■ **Assigned task**
Among the lines below, output only those between the line holding "predávajúci s" and the line holding "Гості погоджуються: ці", inclusive, exactly as written and with no pictures.

■ **Data extracts**
Segment Open

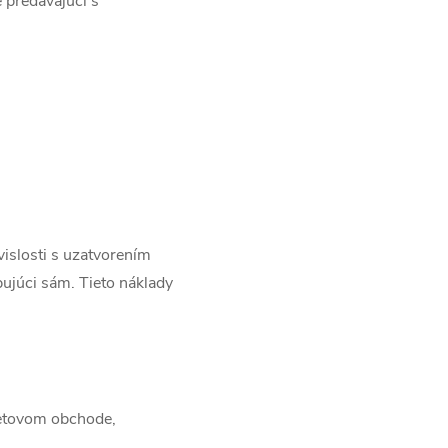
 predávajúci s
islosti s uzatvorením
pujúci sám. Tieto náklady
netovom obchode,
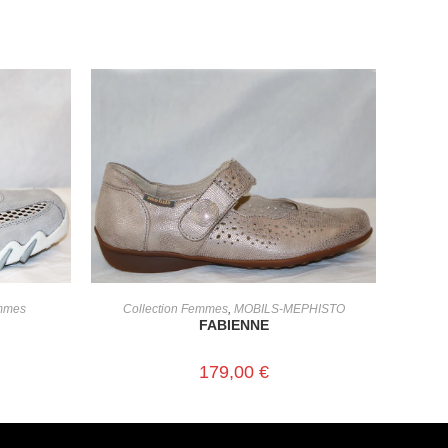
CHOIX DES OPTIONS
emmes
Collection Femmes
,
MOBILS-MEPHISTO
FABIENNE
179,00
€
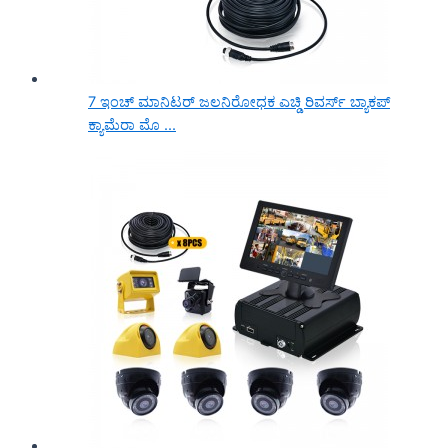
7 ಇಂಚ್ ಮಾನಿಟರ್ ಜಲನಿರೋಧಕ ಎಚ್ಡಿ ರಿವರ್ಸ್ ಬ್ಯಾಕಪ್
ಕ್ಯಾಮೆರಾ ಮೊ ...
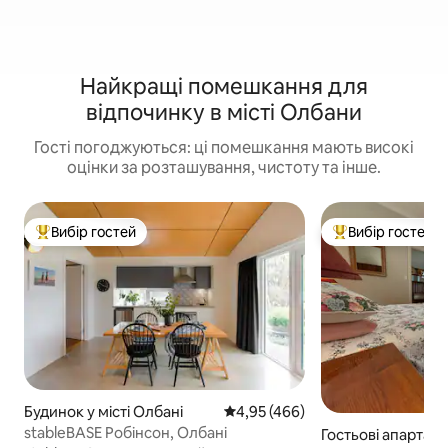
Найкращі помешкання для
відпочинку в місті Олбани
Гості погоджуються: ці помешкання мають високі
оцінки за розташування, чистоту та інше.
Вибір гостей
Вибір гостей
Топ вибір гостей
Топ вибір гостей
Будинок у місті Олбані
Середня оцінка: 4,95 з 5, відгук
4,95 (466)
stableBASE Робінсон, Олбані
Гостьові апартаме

Segment Closed
Segment Open

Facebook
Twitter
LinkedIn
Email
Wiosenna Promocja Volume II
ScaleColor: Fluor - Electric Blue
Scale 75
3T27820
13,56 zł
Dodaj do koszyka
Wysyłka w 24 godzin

Segment Closed

■ **Output**
 predávajúci s
islosti s uzatvorením
pujúci sám. Tieto náklady
netovom obchode,
CHOIX DES OPTIONS
emmes
Collection Femmes
,
MOBILS-MEPHISTO
FABIENNE
179,00
€
7 ಇಂಚ್ ಮಾನಿಟರ್ ಜಲನಿರೋಧಕ ಎಚ್ಡಿ ರಿವರ್ಸ್ ಬ್ಯಾಕಪ್
ಕ್ಯಾಮೆರಾ ಮೊ ...
Найкращі помешкання для
відпочинку в місті Олбани
Гості погоджуються: ці помешкання мають високі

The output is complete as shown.